By Elizabeth Press and Irina Brudaru
Photo by Irina Brudaru. Each greenfield project is unique. As no field on the side of a hill is the same, no two greenfield data projects will be either. They all come with their mixture burned earth, islands of trees, fenced in areas and more. This picture is in Iași, Romainia.
This blog amalgamates the experiences of others with our own to guide business leaders, founders and managers, who want to build a data competence in their company. We compiled experiences and advice from greenfield veterans with different backgrounds from a wide variety of companies, ranging from startups to industrial mid-market companies. The common factor was that each of these people built a new data function in a given company.
The data field is a jumble of overlapping, trendy and obfuscating terms. In this article “data” means the broad spectrum of tools, professional roles and processes that are associated with managing and analyzing data. “Business Intelligence” (BI) is a spectrum of cross-functional disciplines that are associated with managing the journey of data from creation to a business decision, and the impact thereof. Technical debt is a debt in effort and money you create for your future business operations as a result of sub-optimal technical decisions in the short-run.
At what stage and age was the company when they started a data team?

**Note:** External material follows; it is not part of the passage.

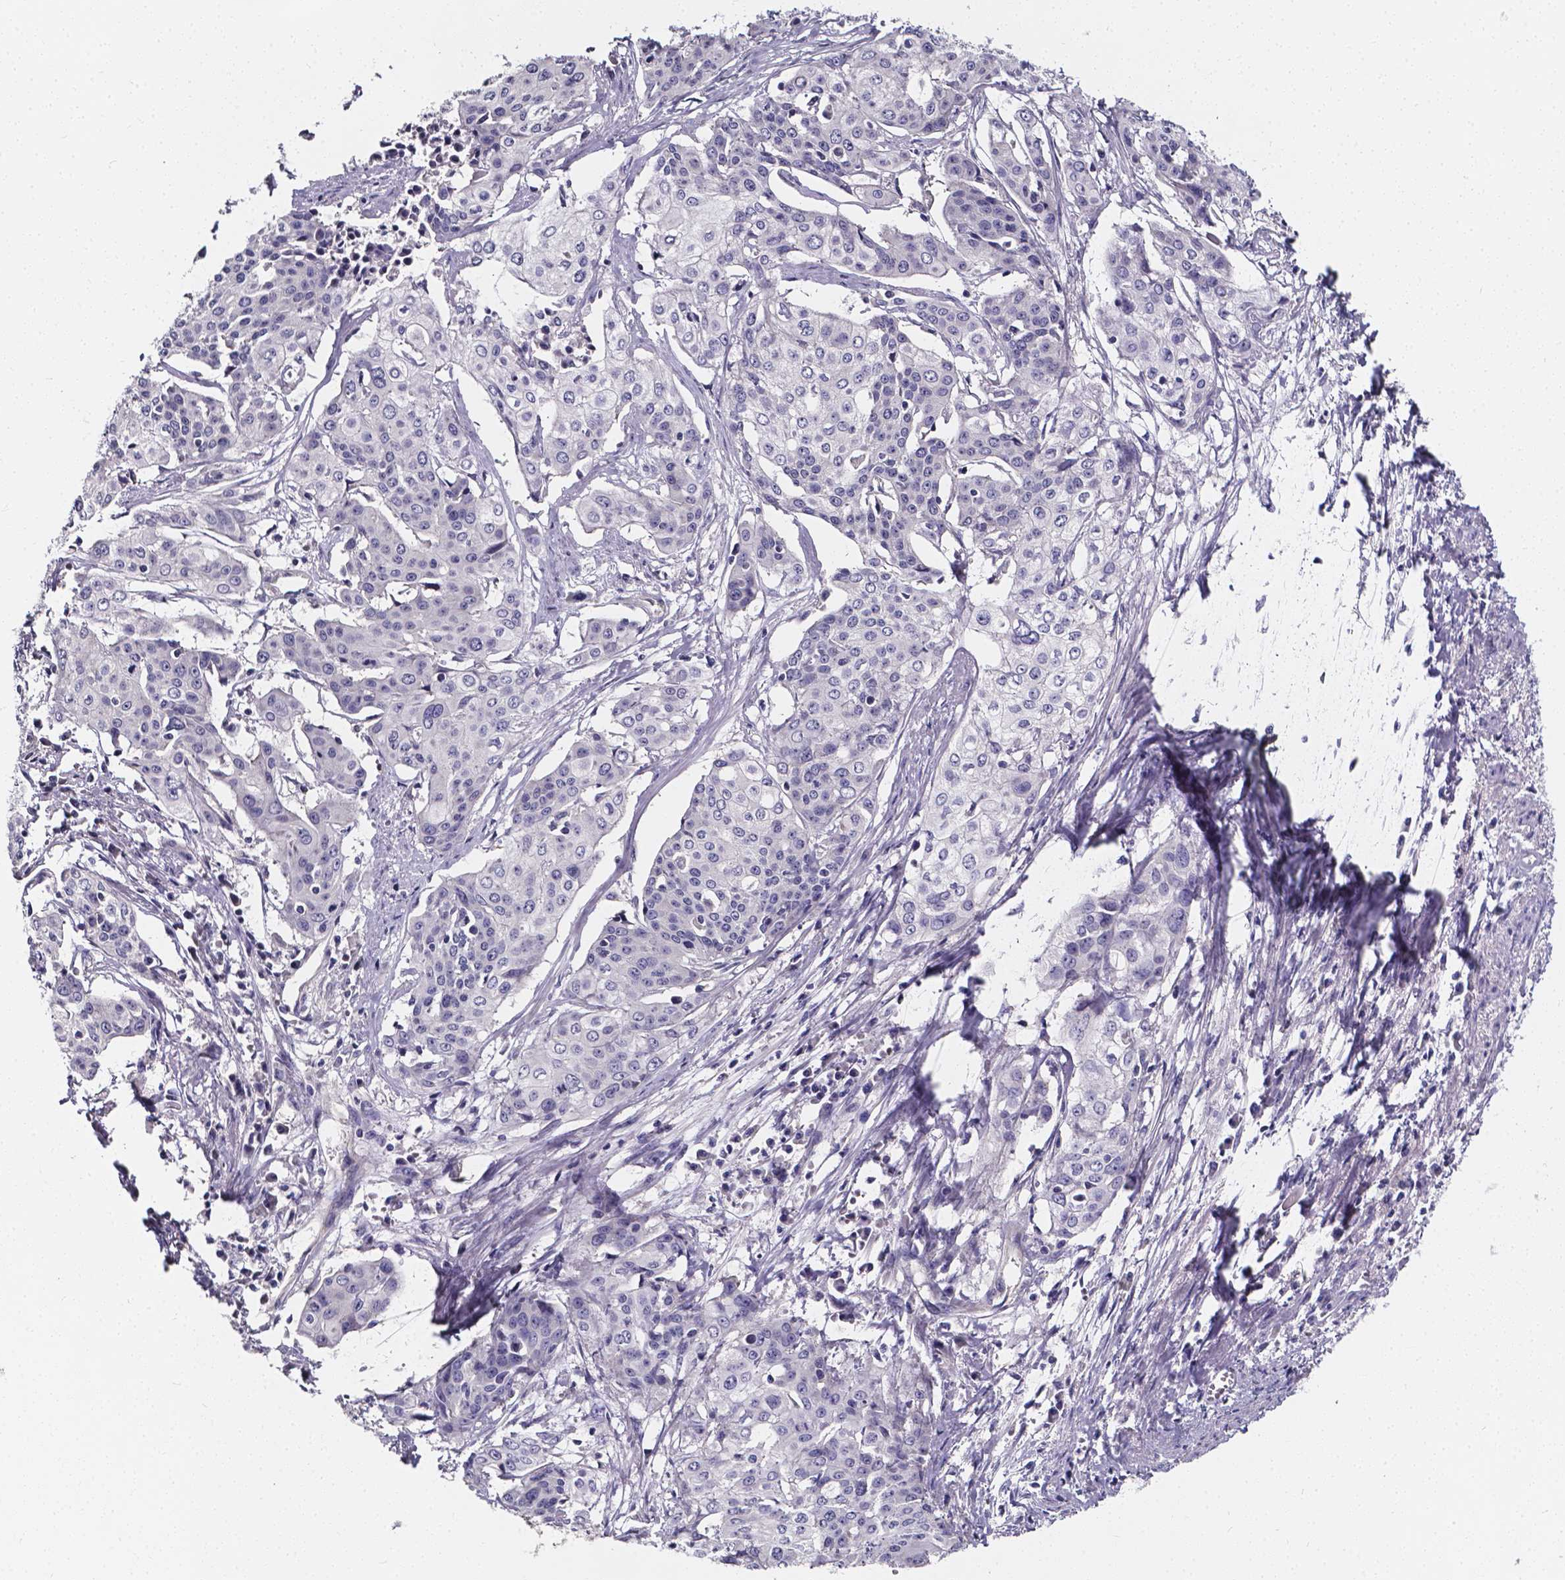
{"staining": {"intensity": "negative", "quantity": "none", "location": "none"}, "tissue": "cervical cancer", "cell_type": "Tumor cells", "image_type": "cancer", "snomed": [{"axis": "morphology", "description": "Squamous cell carcinoma, NOS"}, {"axis": "topography", "description": "Cervix"}], "caption": "Tumor cells show no significant staining in cervical cancer.", "gene": "CACNG8", "patient": {"sex": "female", "age": 39}}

The answers ranged from close to day 1 to after 100 years. Generally, there was always data somewhere in the functions, be it limited to founders, or an employee turned ad-hoc data analyst. A central team with dedicated professionals often came after a significant investment round.
Who is the first hire?
Data Engineer was the dominating answer. All of the first hires had technical backgrounds, formal engineering, mathematical or computer science education and hands-on experience in tech. The caveat with the sole data engineer is that they need to be good at self-managing and be able to produce the first analytics, which is not always the case. One trap of the first engineering hire may fall in,depending on higher management support, is lack of focus on change management.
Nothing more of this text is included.